Obwohl nun deutlich ist, welche Wirkungen müssen, dürfen & Co. im Allgemeinen haben können, ist es sehr hilfreich, den Einsatz von Modalwörtern immer auf die Person individuell abzustimmen. Denn Individuen benötigen auch eine individuelle Ansprache:

  • Der dynamische Entscheider, der weiß, was er will und der es gewohnt ist, selbst Entscheidungen zu treffen, fühlt sich durch ein "müssen" vielleicht auf den Schlips getreten.

  • Beim Zauderer, der eher zögerlich ist, sich nie entscheiden kann und Entscheidungshilfe in Form von leichtem Druck benötigt, ist ein "müssen" vielleicht genau richtig, um ihn zur Entscheidung zu bewegen.

Und das sind nur zwei kleine Beispiele einer ganzen Armada verschiedener Kommunikationstypen.

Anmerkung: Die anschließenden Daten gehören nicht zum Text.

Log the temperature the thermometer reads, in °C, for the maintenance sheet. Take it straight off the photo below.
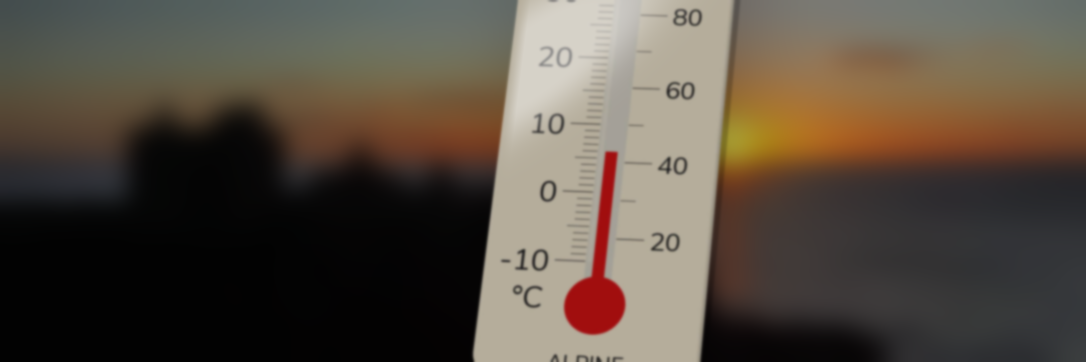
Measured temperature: 6 °C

Die Bedürfnisse Ihres Gesprächspartners erkennen Sie meist nur indirekt, indem Sie Ihre Wahrnehmung schärfen: Wie reagiert Ihr Gegenüber sprachlich, stimmlich und körperlich auf Ihr Modalwort-Angebot? Es ist wichtig, flexibel und offen mit Sprache umzugehen und diese dem jeweiligen Empfänger gegenüber anzupassen.

Die Wirkung von Modalwörtern ist aber nicht nur personen-, sondern auch situationsabhängig. Denn nicht jeder Mensch zeigt in allen Lebenslagen die gleichen Reiz-Reaktionsmuster. Wir differenzieren dabei je nach Anlass und Situation.

Ich selbst verbinde eine sehr ausgeprägte, negative Wirkung mit dem Wort müssen. Gleichwohl reagiere ich, abhängig von der Situation, sehr unterschiedlich auf dieses Reizwort.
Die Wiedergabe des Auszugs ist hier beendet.